- [CHECK YOUR UNDERSTANDING]
[A] Copy from the Sun Ultra 10 message the part that opens with the words containing "If you are looking" and closes with "I referred you.".
[B] Using the Sun Ultra 10 message, mark each statement yes or no and quote the words that decide it: (i) The reply says the null modem cable is needed because of something particular to Sun machines. (ii) The box at ASU surplus was marked with a price of $10. (iii) Phoenix Technology Group sells only by mail order.
[C] Pick up the Sun Ultra 10 message after its last line and continue it.

- [STUDY TEXT]
Sun Ultra 10

George Toft george at georgetoft.com
Sat Jan 27 18:13:41 MST 2007


If you are looking for Sun parts, call Phoenix Technology Group, 
602-485-9500.  The are mostly mail order/eBay, but have been know to 
sell direct to the public.

Ask for Greg, and let him know I referred you.

George Toft, CISSP, MSIS
623-203-1760




Darrin Chandler wrote:
> On Fri, Jan 26, 2007 at 11:28:58PM -0500, fouldragon at aol.com wrote:
> 
>>So today I grabbed one of these cute boxes at ASU surplus (it was 
>>sitting there, unguarded, with the notation "1Gb RAM, $10", how could I 
>>resist? :D)
> 
> 
> Nice!
> 
> 
>>It's possible that the cable's bad, but can anyone confirm it needs to 
>>be a null-modem one before I bother fiddling around with rewiring the 
>>cable (it's the kind you can open the ends and rewire the leads.
> 
> 
> Yes, you will need a null modem cable. This isn't a funky Sun thing. You
> need a null modem or "crossover" cable to switch the tx and rx lines
> whenever you hook two computers together without intervening gear.
> 
> 
>>Now, of course, the hard disc was pulled.  Will there be any issues 
>>with using a standard PC-pulled IDE drive, or any other prep required?

- [RECORDS SUPPLIED]

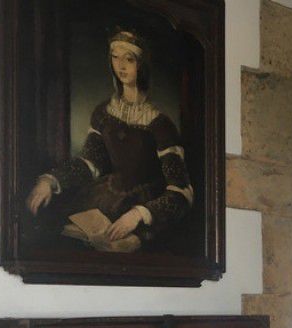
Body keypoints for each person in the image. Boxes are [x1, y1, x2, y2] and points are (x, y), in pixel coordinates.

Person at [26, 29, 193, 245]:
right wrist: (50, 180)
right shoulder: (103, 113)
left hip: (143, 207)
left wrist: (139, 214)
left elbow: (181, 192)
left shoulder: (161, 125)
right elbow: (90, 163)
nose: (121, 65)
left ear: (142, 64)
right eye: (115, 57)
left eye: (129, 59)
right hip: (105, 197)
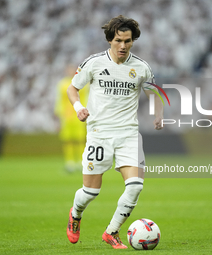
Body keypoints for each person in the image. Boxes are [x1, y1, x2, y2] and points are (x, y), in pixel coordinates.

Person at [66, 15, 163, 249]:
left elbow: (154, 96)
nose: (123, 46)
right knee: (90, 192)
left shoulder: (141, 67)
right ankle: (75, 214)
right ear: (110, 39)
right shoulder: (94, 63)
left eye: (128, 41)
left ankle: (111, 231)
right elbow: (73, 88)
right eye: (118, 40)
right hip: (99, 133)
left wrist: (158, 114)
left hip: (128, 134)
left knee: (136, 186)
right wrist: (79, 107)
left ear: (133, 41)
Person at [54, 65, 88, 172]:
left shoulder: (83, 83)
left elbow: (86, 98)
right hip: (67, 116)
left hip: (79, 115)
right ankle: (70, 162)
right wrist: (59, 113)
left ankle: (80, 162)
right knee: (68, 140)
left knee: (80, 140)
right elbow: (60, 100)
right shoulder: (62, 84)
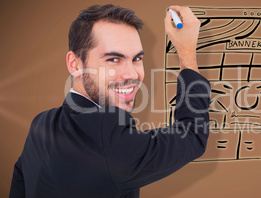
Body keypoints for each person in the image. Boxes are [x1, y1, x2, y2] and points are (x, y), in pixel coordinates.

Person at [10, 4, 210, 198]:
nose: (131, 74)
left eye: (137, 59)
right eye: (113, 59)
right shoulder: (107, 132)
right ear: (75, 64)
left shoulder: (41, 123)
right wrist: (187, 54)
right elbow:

* * *

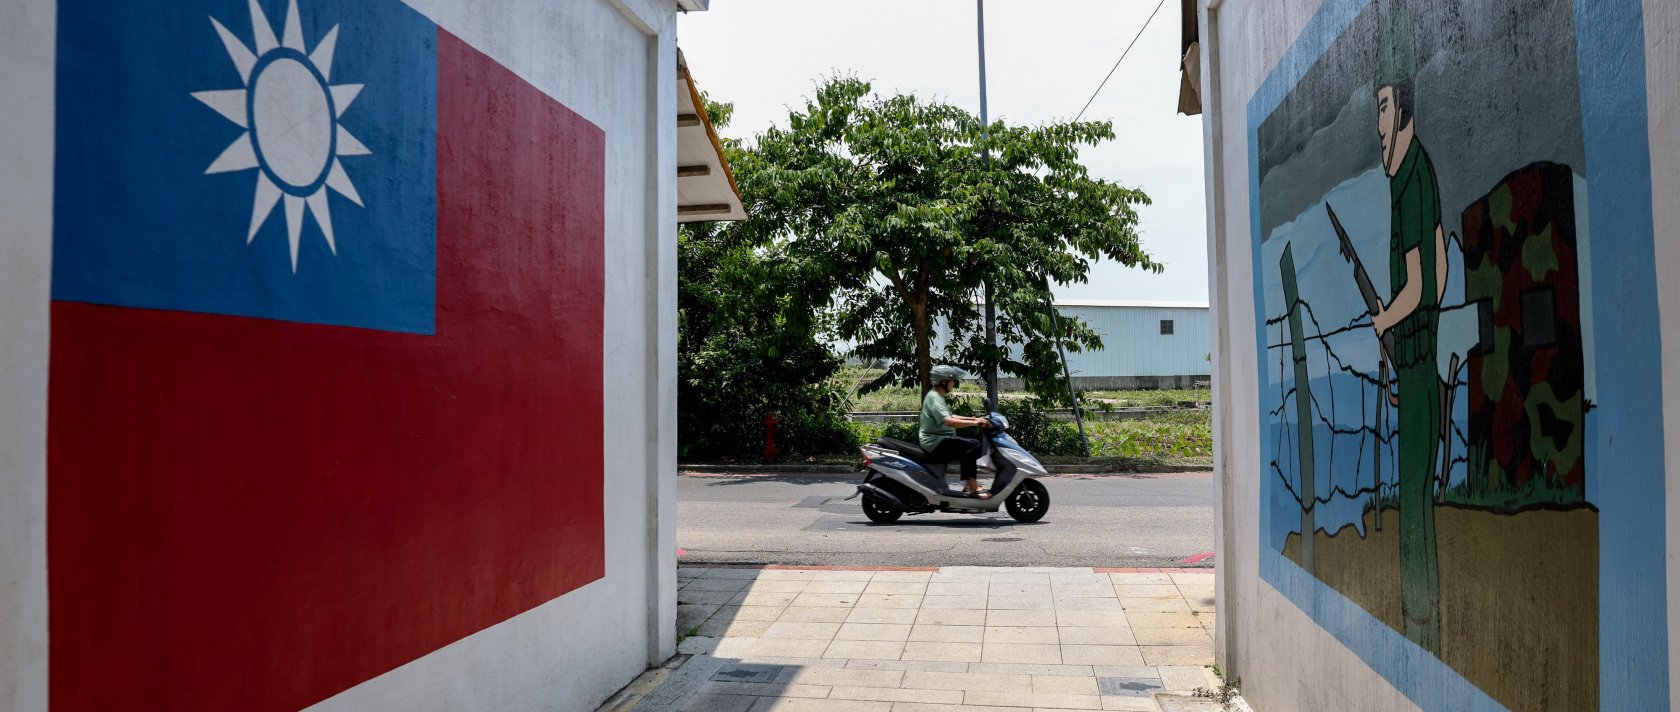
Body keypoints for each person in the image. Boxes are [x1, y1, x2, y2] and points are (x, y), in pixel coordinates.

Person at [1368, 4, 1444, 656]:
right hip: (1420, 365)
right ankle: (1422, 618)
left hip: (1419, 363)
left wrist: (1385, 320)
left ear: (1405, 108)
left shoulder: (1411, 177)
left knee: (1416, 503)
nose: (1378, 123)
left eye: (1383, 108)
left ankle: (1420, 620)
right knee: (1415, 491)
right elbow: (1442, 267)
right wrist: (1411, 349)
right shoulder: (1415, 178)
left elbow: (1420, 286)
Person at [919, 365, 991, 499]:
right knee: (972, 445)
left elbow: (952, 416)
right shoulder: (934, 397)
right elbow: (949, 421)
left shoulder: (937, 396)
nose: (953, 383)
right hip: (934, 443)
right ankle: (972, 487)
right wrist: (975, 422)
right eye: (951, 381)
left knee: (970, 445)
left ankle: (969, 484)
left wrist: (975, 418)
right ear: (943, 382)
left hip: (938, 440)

- [ANSWERS IN ORDER]
[A]
If you are looking for Sun parts, call Phoenix Technology Group, 
602-485-9500.  The are mostly mail order/eBay, but have been know to 
sell direct to the public.

Ask for Greg, and let him know I referred you.

[B]
(i) No: "This isn't a funky Sun thing."
(ii) Yes: "1Gb RAM, $10"
(iii) No: "have been know to sell direct to the public"

[C]
>>Or is it just "insert the Solaris/*BSD/Linux CD, boot from CD, pray"?
> 
> 
> I don't know the specs on the Ultra 10, but you can find them online.
> Sun's own site has specs, and there are third party sites devoted to
> Sun, some of which will even give you OEM equivalents for official Sun
> part #'s, etc.
> 
> Once you have a compatible drive, you should be able to install your
> favorite *nix pretty easily. With a blank drive you'll probably get an
> error loading the OS (since there won't be one), and be left at an
> OpenBoot prompt. References for that can be found online, too, but in
> short you can usually type "boot cd" or "boot floppy" or whatever to
> access your installation media.
> 
> 
>>Since honestly, I have no good application aside from "WOW!  I remember 
>>seeing machines like that when I went to see the tour of a now-defunct 
>>dotcom!", the only real thing I'd like to do on it is run a real 
>>"commercial Unix feel" desktop like CDE (no, XFCE is NOT good enough) 
>>with the modern nicities like Firefox and a post-0.91 version of GIMP.
>>
>>If I can't find a good use for it, are there any parts with decent 
>>second-uses on regular x86 boxes?
>>
>>The RAM I coveted is (cry) 50ns FPM or something...
>>
>>There's an interesting card in PCI slot 2:  Looks like SCSI+Ethernet... 
>>can it be enjoyed on an x86?
> 
> 
> You're probably going to be out of luck trying to pull cards from this
> for x86. Even if you can, they'll be older, outdated cards. Enjoy it as
> a Sun box! You've only invested $10 in this, and it'll be fun. If you're
> missing something and it needs to be official Sun, you can often pick
> stuff up on eBay for cheap. If it's not cheap on eBay then wait until it
> is.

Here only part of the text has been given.